* Page excerpt *
%%
A: I’m a big believer that nothing in life happens in a vacuum. Everything affects everything else, and that very much includes the pop culture we ensconce ourselves in, which might include politics, music, movies, television, and even professional wrestling.
Rather than playing coy in a (likely as not futile) effort to make the stories timeless, a number of these stories lean into their surrounding culture from the real world to enrich the characters and setting. The first story in the collection, “Prophecy,” is very much set during the 2016 presidential election campaign and uses social media as a source of chronic tension throughout. The story “Brother” uses Hulk Hogan’s evolution as a public figure as a backdrop for understanding the protagonist’s place in life and worldview.
Q: Book promos say Sky includes experiments in form with a social conscience. What exactly does that mean?
A: Two stories in particular—“Prophecy” and “Better”—lean into collage style structures that jump around a lot. In the former, the story aims to gather a bit of what it was like to be an average citizen during an especially tumultuous moment in American history. Conversely, “Better” uses its snippets to span a lifetime, gathering snapshots across decades that the reader can piece together to understand the whole.
%%
* Instructions *
1) Reproduce the interview excerpt word for word, taking everything from "Rather than playing" down to "does that mean?".
2) According to the interview excerpt, which story uses Hulk Hogan's evolution as a public figure as a backdrop?
3) Resume the interview excerpt after its final sentence and keep writing.

* Data entries *
%%
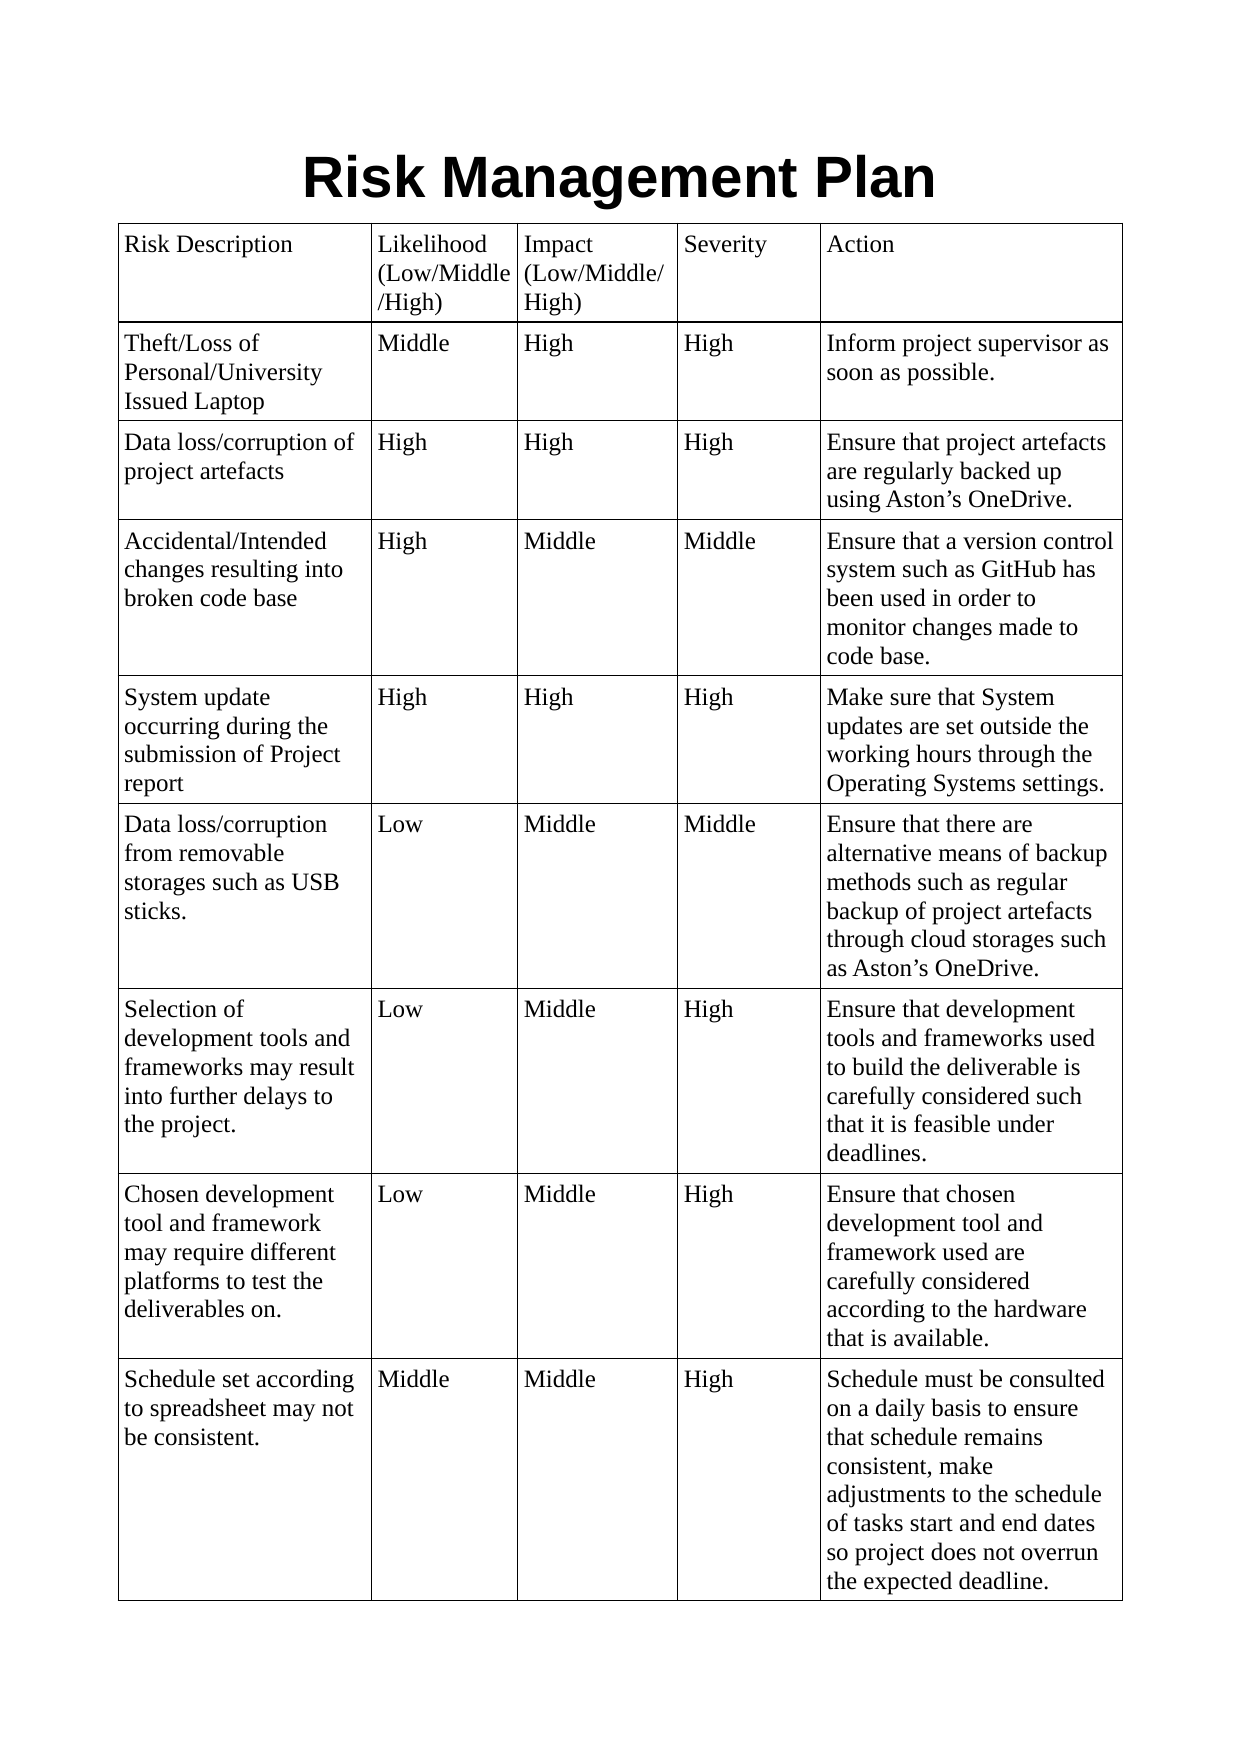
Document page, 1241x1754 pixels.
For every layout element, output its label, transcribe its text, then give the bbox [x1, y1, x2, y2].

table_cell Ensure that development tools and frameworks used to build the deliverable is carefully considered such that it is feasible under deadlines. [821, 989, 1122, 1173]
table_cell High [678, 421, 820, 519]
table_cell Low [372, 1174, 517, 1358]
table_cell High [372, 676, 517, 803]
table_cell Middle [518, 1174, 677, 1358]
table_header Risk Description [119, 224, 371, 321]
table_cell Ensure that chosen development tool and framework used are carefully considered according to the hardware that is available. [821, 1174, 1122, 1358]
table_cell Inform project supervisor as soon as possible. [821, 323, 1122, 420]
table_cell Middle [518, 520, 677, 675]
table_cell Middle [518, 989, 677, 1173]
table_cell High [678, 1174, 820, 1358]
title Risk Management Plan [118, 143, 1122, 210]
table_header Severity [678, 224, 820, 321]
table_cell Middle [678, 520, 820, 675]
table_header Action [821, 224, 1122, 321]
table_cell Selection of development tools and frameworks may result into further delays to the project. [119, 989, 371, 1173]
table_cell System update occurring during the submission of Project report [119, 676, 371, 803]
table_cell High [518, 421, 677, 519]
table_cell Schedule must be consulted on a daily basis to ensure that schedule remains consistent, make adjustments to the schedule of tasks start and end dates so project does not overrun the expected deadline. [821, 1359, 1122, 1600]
%%
* Replies *
1)
Rather than playing coy in a (likely as not futile) effort to make the stories timeless, a number of these stories lean into their surrounding culture from the real world to enrich the characters and setting. The first story in the collection, “Prophecy,” is very much set during the 2016 presidential election campaign and uses social media as a source of chronic tension throughout. The story “Brother” uses Hulk Hogan’s evolution as a public figure as a backdrop for understanding the protagonist’s place in life and worldview.
Q: Book promos say Sky includes experiments in form with a social conscience. What exactly does that mean?

2) The story "Brother."

3)
In regards to the social conscience of the book, some of the glue that binds this manuscript includes leaning into uncomfortable conversations around political leadership, sexual assault, how we society treats people from the LGBT community, and more. Rather than taking a ‘there are good people on all sides’ stance, the collection, or at least the characters from these stories, do take positions, and it’s up to the reader to decide whether or to what degree they agree—but at least (I hope) they’re thinking.
Q: Your essay forLongridge Review, The Bionic Elbow: On Fathers, Sons, and the American Dream, has elements in it I recognize in Sky; there may be more. I really love that essay, the way you braid in and out of seemingly disparate experiences like professional wrestling, fatherhood, emerging sexuality, parental expectations, death/loss –somehow you make it all connect. Do you have any special process for this kind of writing, do you plan to do it in advance or do you just write and weave it together as you go?
A: I’ve experimented with this style of writing (most directly influenced by Maggie Nelson) in a number of pieces—fiction, non-fiction, poetry. Typically, I’ve drafted pieces like this in a pretty linear fashion, truly letting my mind wander and make organic connections. I will admit that there’s a deceptively high level of revision typically required after that first draft, though, to buff out the pieces that really are more flights of fancy than essential to the text, and to make connections that feel clear enough to me more explicit for readers living outside my head.
Q: Do you have a favorite story in Sky? What is it and why?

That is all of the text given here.